Isotretinoin alters the skin microbiome of patients with acne to more closely resemble that of people with normal skin. Study results suggest that isotretinoin creates a ‘bottleneck’ that selects beneficial communities of bacteria, creating a skin microbial community that reduces the chances of acne relapse, even when normal oil production returns to the skin after treatment is stopped.

“When you have a bottleneck, you create an opening for other microbes to move in and increase in abundance,” said Makedonka Mitreva, PhD, the study’s senior author and assistant director of the McDonnell Genome Institute at Washington University School of Medicine in St. Louis, in a press release published on Dec. 21, 2018. “We see this happening here. After the treatment, the microbial communities shift to a mix of populations that appears to be healthier, and that shift persists months after the treatment.”

Dr. William H. McCoy examines a patient with acne. Photo by Matt Miller.

According to the researchers, these findings also support the notion of developing alternative treatments for acne that feature less side-effects (Journal of Investigative Dermatology Oct. 24, 2018).

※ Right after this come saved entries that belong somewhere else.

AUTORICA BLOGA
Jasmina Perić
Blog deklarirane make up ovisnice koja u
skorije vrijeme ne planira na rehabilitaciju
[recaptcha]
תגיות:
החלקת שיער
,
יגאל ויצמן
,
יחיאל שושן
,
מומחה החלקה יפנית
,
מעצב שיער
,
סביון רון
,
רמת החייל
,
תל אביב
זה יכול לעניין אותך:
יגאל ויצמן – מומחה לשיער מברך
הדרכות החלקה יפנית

“Women often will go without treatment for acne during their pregnancies because there are not good therapies that are totally safe to use during that time,” said Dr. William H. McCoy, an instructor in the Division of Dermatology at Washington University School of Medicine in St. Louis, in a press release. “They need other options. Our study suggests there could be a way to provide some type of microbial ‘fertilizer’ or ‘weed killer’ on the skin to help promote the growth of healthy microbes. We are conducting a larger study to look more closely at these questions.”

Study methods

Researchers analyzed bacteria samples from facial skin swabs at four time points over a 10-month period. The samples came from 17 patients whose acne was treated with isotretinoin and eight untreated subjects. Of these eight, four had normal skin and four had acne.

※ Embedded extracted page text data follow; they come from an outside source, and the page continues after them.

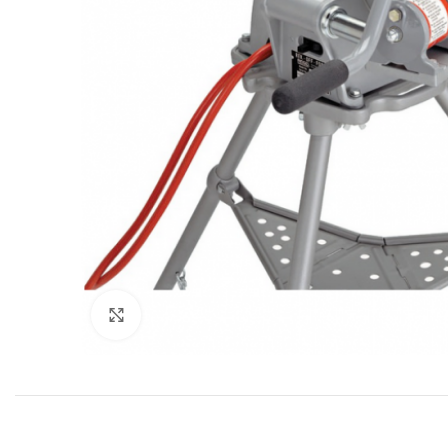
Click to enlarge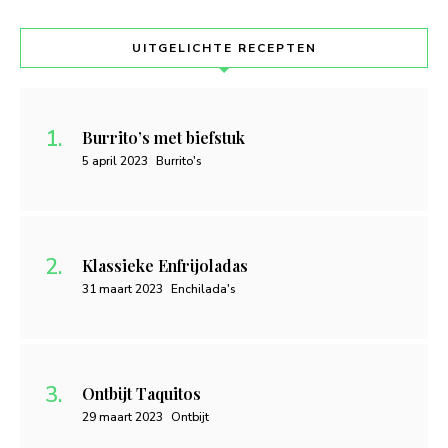
UITGELICHTE RECEPTEN
Burrito’s met biefstuk
5 april 2023
Burrito's
Klassieke Enfrijoladas
31 maart 2023
Enchilada's
Ontbijt Taquitos
29 maart 2023
Ontbijt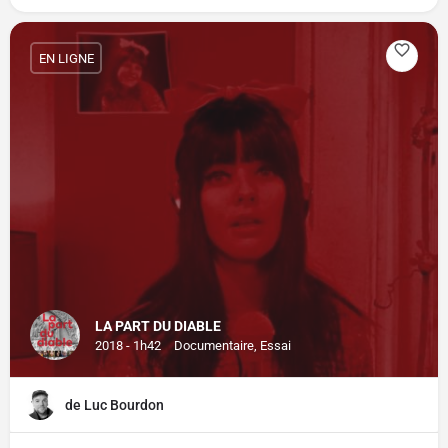
EN LIGNE
LA PART DU DIABLE
2018 - 1h42
Documentaire, Essai
de Luc Bourdon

Isotretinoin therapy increased the diversity of microbes found on the skin. Through DNA sequencing, investigators also identified four types of bacteria that bloomed with isotretinoin treatment. None had previously been associated with improved acne.

Isotretinoin also reduced the overall number of Propionibacterium bacteria, while it simultaneously increased the diversity of the individual types of the bacteria. Thirty-eight per cent of isotretinoin-treated patients did not show this beneficial pattern in the Propionibacterium communities. This percentage is similar to the proportion of isotretinoin-treated patients in other studies who needed additional rounds of therapy.

“. . . we also know that this medication does not work on the bacteria themselves. It changes the patient’s skin. So, if the microbes are changing, it is in response to changes in the patient’s skin. The drug appears to make the skin less hospitable to acne-causing bacteria,” said Dr. McCoy.